El mismo llevó nuestros pecados en su cuerpo sobre la cruz, a fin de que muramos al pecado y vivamos a la justicia, porque por sus heridas fuisteis sanados. (1 Pedro 2:24)
Un gran precio el que debió pagar por sus hijos, pero totalmente gratis para los que se acerquen con fe a Él. Leemos otra vez en Romanos:
Porque la paga del pecado es muerte, mas la dádiva de Dios es vida eterna en Cristo Jesús Señor nuestro (Romanos 6:23)
Llegamos a una increíble conclusión: La vida eterna es gratis. Dios no te pide nada a cambio, sino que aceptes y creas que Jesús lo hizo todo por ti. En ese precioso versículo que condensa el Evangelio se ve claramente:
Porque de tal manera amó Dios al mundo, que ha dado a su Hijo unigénito, para que todo aquel que en él cree, no se pierda, mas tenga vida eterna. (Juan 3:16)
Resulta extraño este Evangelio bíblico de salvación porque no requiere de tu esfuerzo sino únicamente de tu confianza en Cristo. Es simple y sencillo y a la vez gloriosamente maravilloso. Casi no entra dentro de la cabeza, no resulta natural y sin embargo está claramente expuesto en la Palabra de Dios. Te humilla a ti, porque te hace inútil e incapaz, pero exalta a Dios que es el único digno de alabanza. Y es que por mucho que lo intente ni mi esfuerzo, ni tampoco el tuyo, es suficiente. Dios que estaba fuera de nuestro alcance, sin embargo, por la fe en el perfecto sacrificio de Cristo que me sustituyó ante las demandas de Dios Padre, puedo decir junto al apóstol Pablo con total certeza y seguridad que algún día estaré cara a cara frente al Dios de amor:
¿Quién nos separará del amor de Cristo? […] Por lo cual estoy seguro de que ni la muerte, ni la vida, ni ángeles, ni principados, ni potestades, ni lo presente, ni lo por venir, ni lo alto, ni lo profundo, ni ninguna otra cosa creada nos podrá separar del amor de Dios, que es en Cristo Jesús Señor nuestro. (Romanos 8:35-39)
La medalla
Fue Cristo quien lo dejó todo para buscarme. Fue Cristo quien hizo todo lo que yo no podía hacer. Fue Cristo quien corrió la carrera. Fue Él quien ganó la medalla con su sufrimiento. Fue mi Señor quien cogió su perfecta victoria y, mientras yo luchaba y pataleaba contra él en mis delitos y pecados, la puso alrededor de mi cuello, indigno de ella, haciéndome digno delante de Dios para toda la eternidad por medio de la fe en Él.
Antes, en todas estas cosas somos más que vencedores por medio de aquel que nos amó. (Romanos 8:37)
Es precioso poder correr la olimpiada de la vida con la seguridad de que cuando cruce la meta, el día de mi muerte, podré tener acceso a la presencia de Dios y de Cristo que me salvó.
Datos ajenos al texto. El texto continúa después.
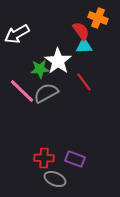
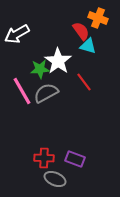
cyan triangle: moved 4 px right; rotated 18 degrees clockwise
pink line: rotated 16 degrees clockwise
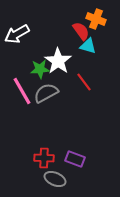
orange cross: moved 2 px left, 1 px down
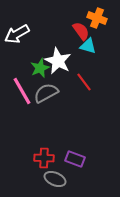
orange cross: moved 1 px right, 1 px up
white star: rotated 8 degrees counterclockwise
green star: moved 1 px up; rotated 18 degrees counterclockwise
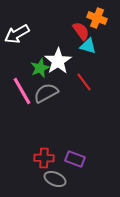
white star: rotated 12 degrees clockwise
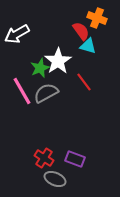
red cross: rotated 30 degrees clockwise
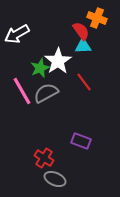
cyan triangle: moved 5 px left; rotated 18 degrees counterclockwise
purple rectangle: moved 6 px right, 18 px up
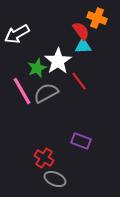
green star: moved 3 px left
red line: moved 5 px left, 1 px up
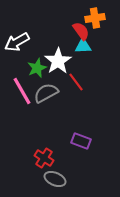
orange cross: moved 2 px left; rotated 30 degrees counterclockwise
white arrow: moved 8 px down
red line: moved 3 px left, 1 px down
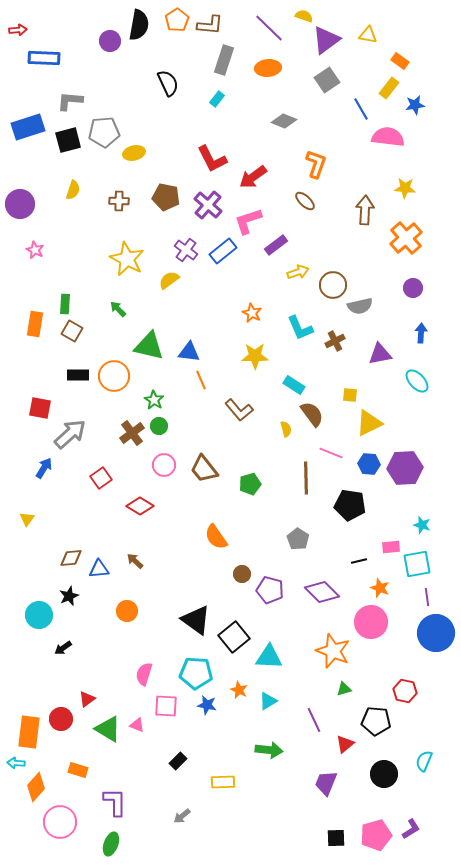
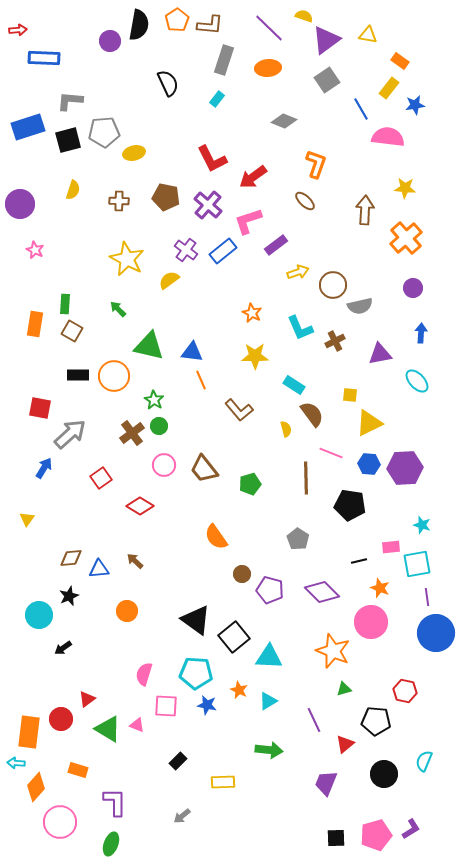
blue triangle at (189, 352): moved 3 px right
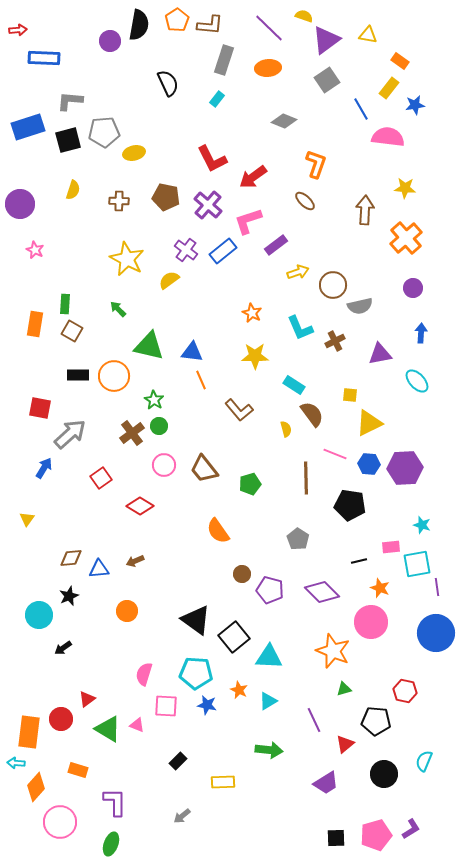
pink line at (331, 453): moved 4 px right, 1 px down
orange semicircle at (216, 537): moved 2 px right, 6 px up
brown arrow at (135, 561): rotated 66 degrees counterclockwise
purple line at (427, 597): moved 10 px right, 10 px up
purple trapezoid at (326, 783): rotated 144 degrees counterclockwise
Así sí. Cristo me hizo el mayor regalo que puede haber.
Ahora conoces cómo indica la Biblia que podemos acercarnos a Dios. No luches, no sufras, no hagas. Acércate a Cristo con la confianza de que Él lo hizo todo por ti. Haz tuya esta salvación tan grande hoy mismo que todavía hay tiempo. No dejes pasar ni un minuto más porque no sabes cuándo morirás. No te presentes delante de Dios con tus justicias (trapos de inmundicia) sino con la perfecta justicia de Cristo pura y cristalina que te hará digno ante la santa presencia de Dios.